O que pesa mais nas organizações, a pandemia ou o medo dela? Isso mesmo questiona Ana Bispo Ramires, psicóloga de performance. É que o “fenómeno do medo”, também visível na crise financeira de 2009, “paralisa as organizações” que assim perdem “capacidade de reação”. Para a especialista é fundamental “aprendermos de uma vez por todas a lidar com a incerteza”, já que “a segurança é meramente fictícia na realidade”. Em suma, não é o contexto pandémico que nos dificulta a vida mas antes a “nossa capacidade de confiança” em relação ao mesmo.

O que também não ajuda, na opinião de Ana Bispo Ramires, é a falta de informação pois “entre estarmos confinados e deixarmos de estar não houve alteração na informação de que agora é seguro” e é a informação contraditória que “faz com que os fenómenos de medo se mantenham na população”.

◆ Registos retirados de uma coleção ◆
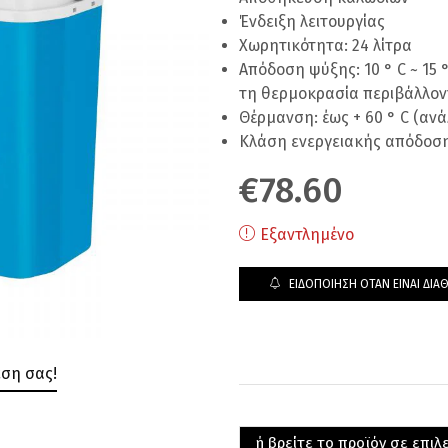
Ένδειξη λειτουργίας
Χωρητικότητα: 24 λίτρα
Απόδοση ψύξης: 10 ° C ~ 15
τη θερμοκρασία περιβάλλοντο
Θέρμανση: έως + 60 ° C (αν
Κλάση ενεργειακής απόδοση
€
78.60
Εξαντλημένο
ΕΙΔΟΠΟΊΗΣΗ ΌΤΑΝ ΕΊΝΑΙ ΔΙΑ
εση σας!
ή βρείτε το προϊόν σε επι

◆ ENUNCIADO A ◆
No excerto sobre o medo nas organizações, qual é a profissão de Ana Bispo Ramires?
◆ ENUNCIADO B ◆
Copie do excerto sobre o medo nas organizações o trecho que vai desde “O que pesa mais” até “relação ao mesmo.”, inclusive.

◆ RESPOSTA ESCRITA A ◆
É psicóloga de performance.

◆ RESPOSTA ESCRITA B ◆
O que pesa mais nas organizações, a pandemia ou o medo dela? Isso mesmo questiona Ana Bispo Ramires, psicóloga de performance. É que o “fenómeno do medo”, também visível na crise financeira de 2009, “paralisa as organizações” que assim perdem “capacidade de reação”. Para a especialista é fundamental “aprendermos de uma vez por todas a lidar com a incerteza”, já que “a segurança é meramente fictícia na realidade”. Em suma, não é o contexto pandémico que nos dificulta a vida mas antes a “nossa capacidade de confiança” em relação ao mesmo.